Many of us find fall to be a powerful time of year, a time that feels like more of a new beginning than January. Change and freshness are in the air. Perhaps it goes back to our days of starting school when everything was new—new clothes, new shoes, new school supplies, a new teacher, a new class, a new routine. After a summer of sunshine and fun and endless play, we were ready to embrace new growth and learning.

Besides being a time of newness and renewed energy, fall is a time of letting go. The trees and plants let go of their leaves so that they can turn their attention inward and generate the energy they need for new growth. We, too, can follow this rhythm of nature and let go of what no longer serves us—whether it is clutter, relationships, self-criticism, or less than healthy habits—and create space for new things to grow.

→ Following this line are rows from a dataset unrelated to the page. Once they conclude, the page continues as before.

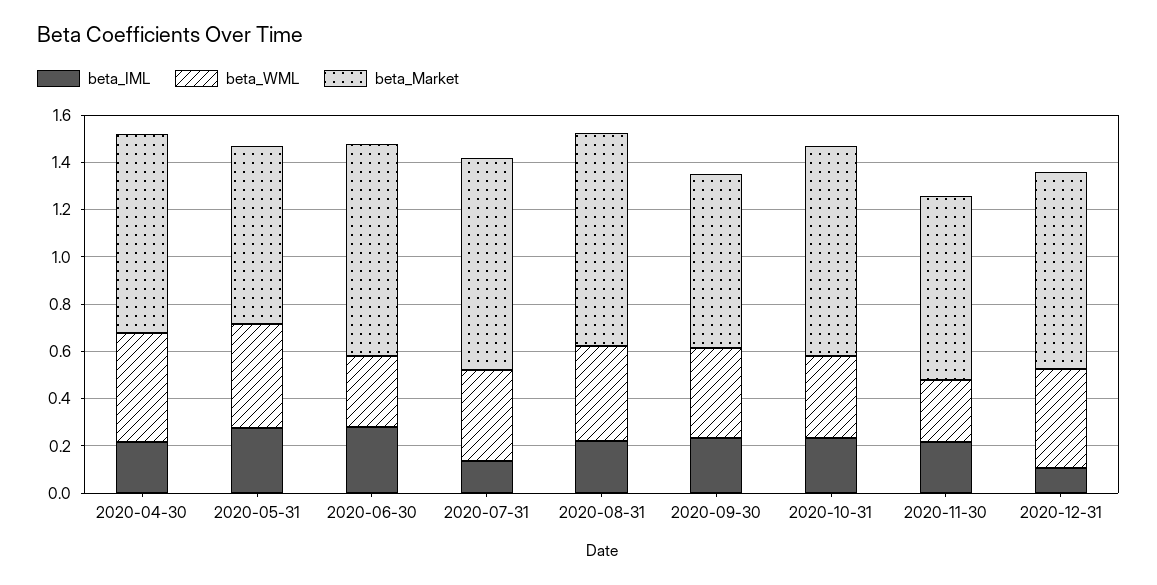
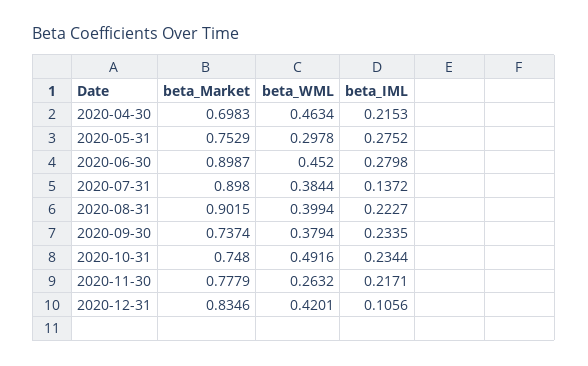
beta_Market, 2020-04-30: 0.85 -> 0.6983
beta_WML, 2020-05-31: 0.45 -> 0.2978
beta_WML, 2020-06-30: 0.3 -> 0.452
beta_WML, 2020-10-31: 0.35 -> 0.4916
beta_Market, 2020-10-31: 0.9 -> 0.748

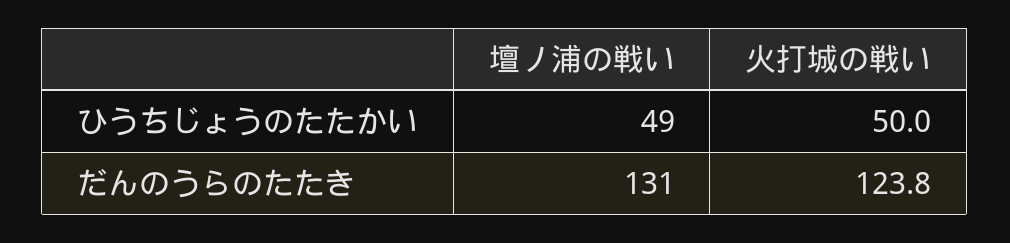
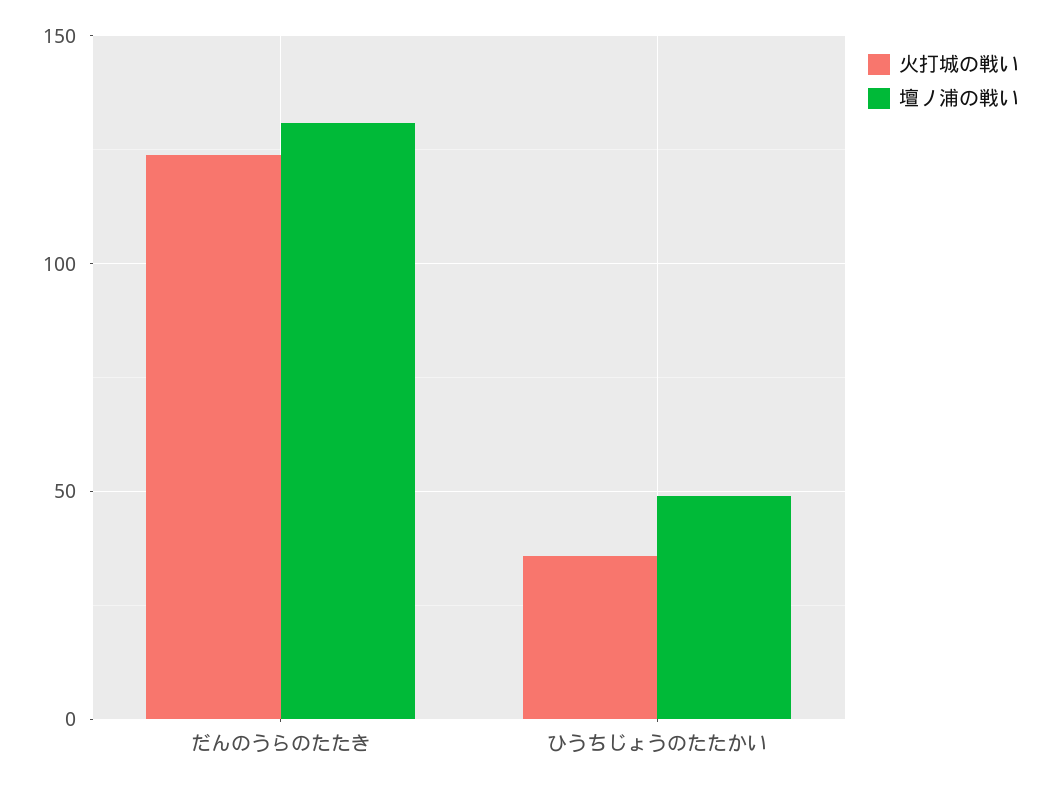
火打城の戦い, ひうちじょうのたたかい: 50 -> 35

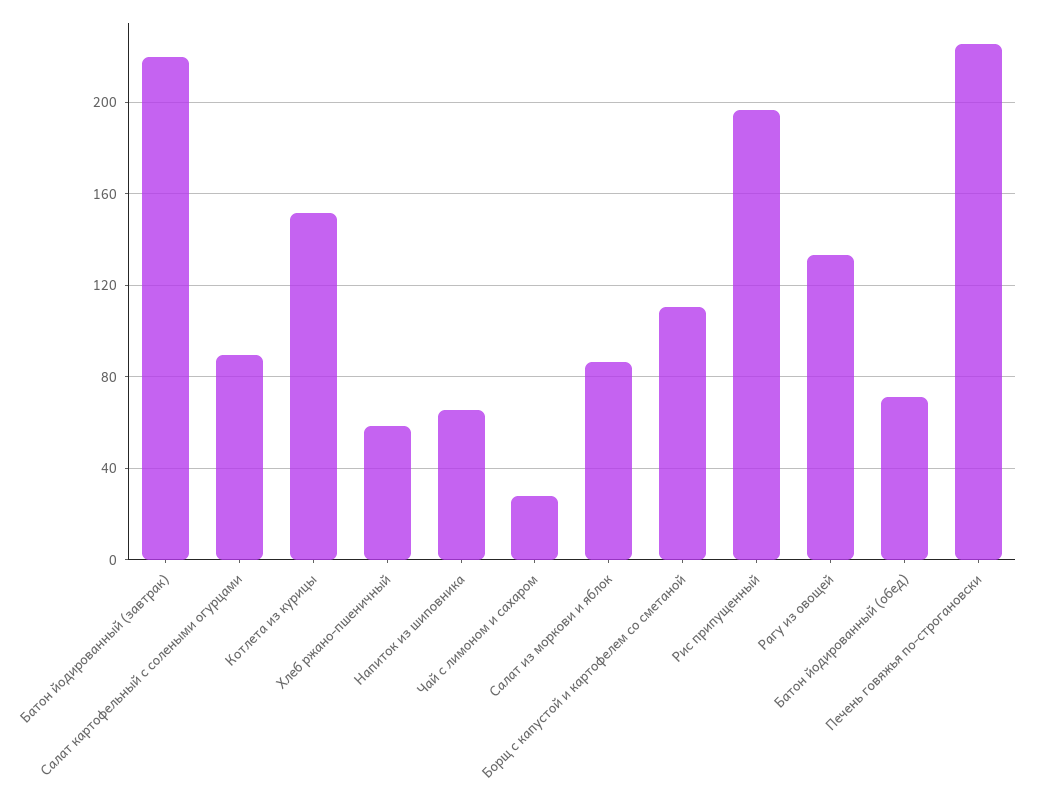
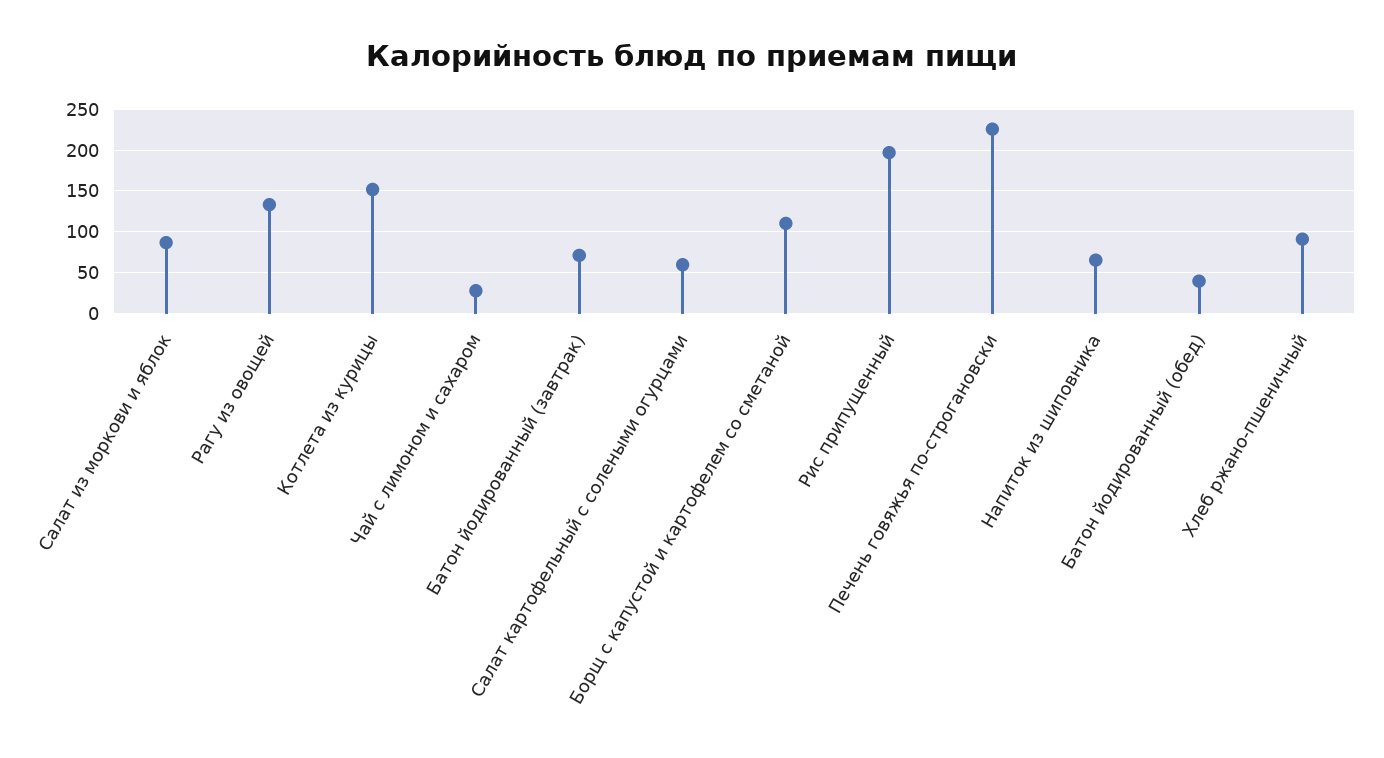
Батон йодированный (завтрак): 220 -> 70
Салат картофельный с солеными огурцами: 90 -> 60
Хлеб ржано-пшеничный: 60 -> 90
Батон йодированный (обед): 70 -> 40

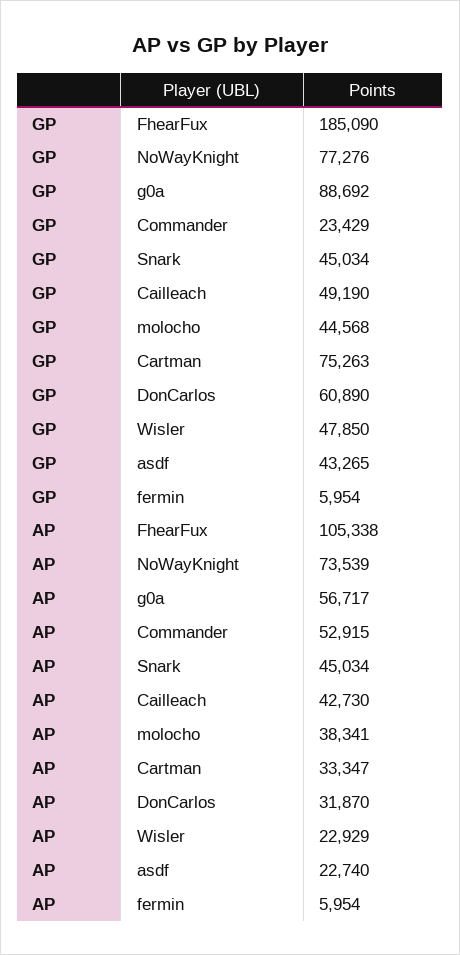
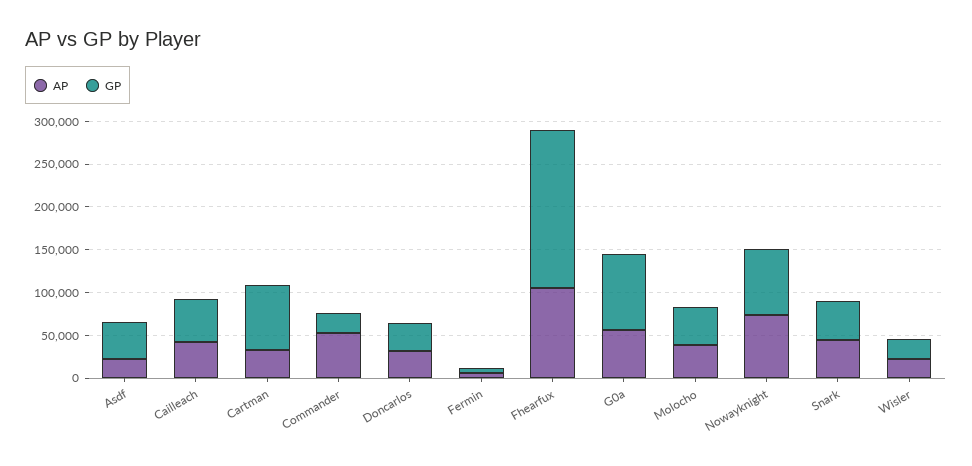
GP, DonCarlos: 60890 -> 30000
GP, Wisler: 47850 -> 20000

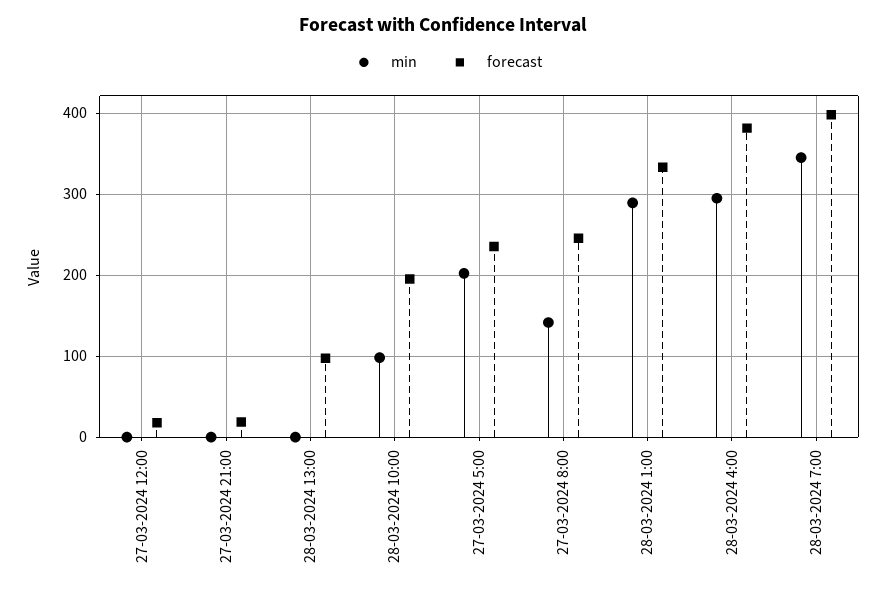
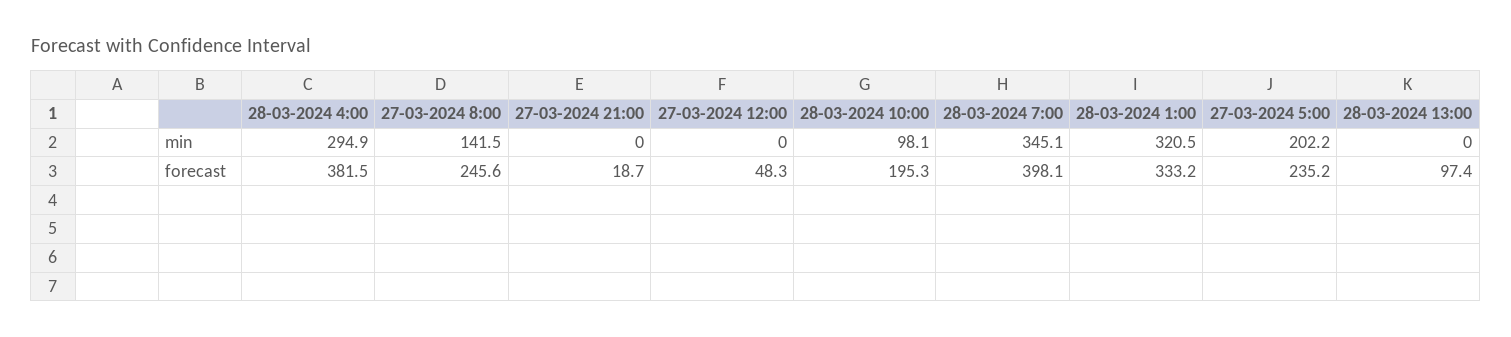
forecast, 27-03-2024 12:00: 20 -> 48.3
min, 28-03-2024 1:00: 290 -> 320.5

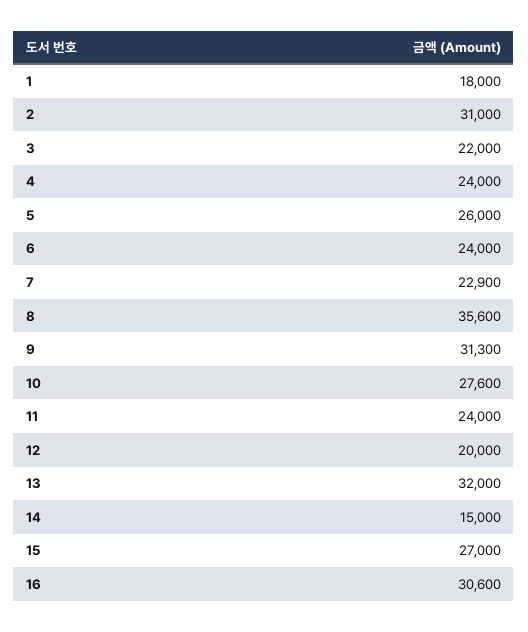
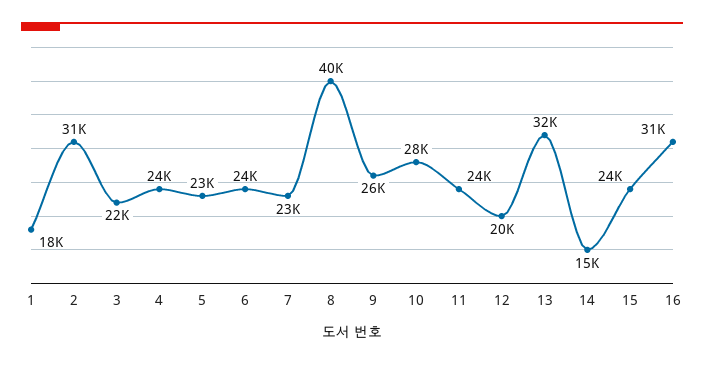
5: 26000 -> 23000
8: 35600 -> 40000
9: 31300 -> 26000
15: 27000 -> 24000

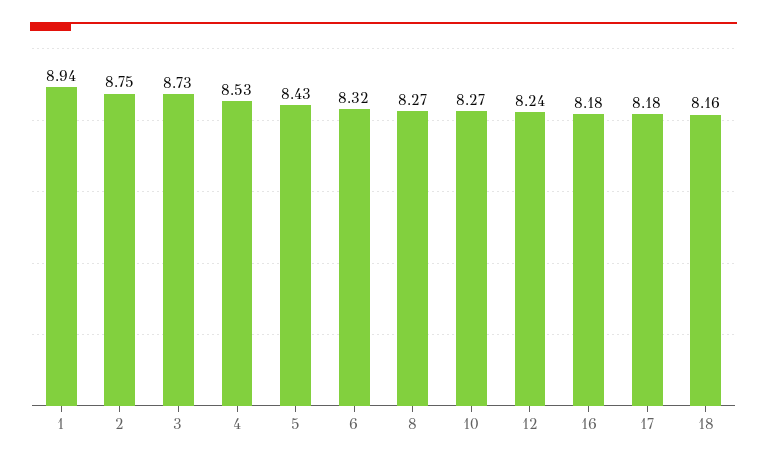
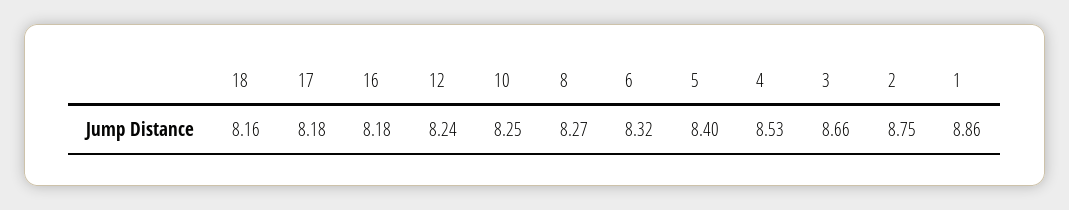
1: 8.94 -> 8.86
3: 8.73 -> 8.66
5: 8.43 -> 8.4
10: 8.27 -> 8.25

Sometimes it’s hard to let go of what is familiar so that we can embrace something new. As a gardener, I have a very difficult time pulling out my summer annuals—plants that will not survive past the first frost—so that I can cultivate frost-hardy plants in their place. I simply don’t want to let go of these glorious symbols of summer or, worse still, admit that summer is over. So I play a game of cat and mouse, hoping to eek out every last second of summer, but not push it to where the frost will cause my plants to die a blackened, ugly death. And every year I ask myself: Should I do it now, or should I wait? The plants get straggly and faded and my energy drains while I hold out, waiting for a sign.

Eventually, I succumb to the inevitable and rip them out, some years sooner than later. As soon as I do, the space I’ve created opens me up to new possibilities. Before I know it, I’m caught up in the excitement of what is possible and plant stunning pots and beds of fall beauty. As I’m basking in their beauty, I wonder why I waited so long.

This year I decided to do it differently. Rather than hanging on to the familiar and delaying the joy of something fresh and new, and having my energy drained by avoiding something I knew I needed to do, I set the goal to tear out the old plants by the first weekend of October and plant fresh, new fall foliage and color in their place. So I did it. And it feels great. This year I’m not asking myself, “Why did I wait so long?”

Fall is also a great time to establish habits that help us feel vibrant and healthy.  Have you been
thinking about starting something new, like regular exercise or getting enough sleep or eating in a way that generates energy rather than depletes it? Are there things or habits in your life that you need to let go of so that you have the space to welcome something new? Are you ready to ride the wave of freshness and energy of the season and reclaim your health? What is one step you could take in order to make this happen?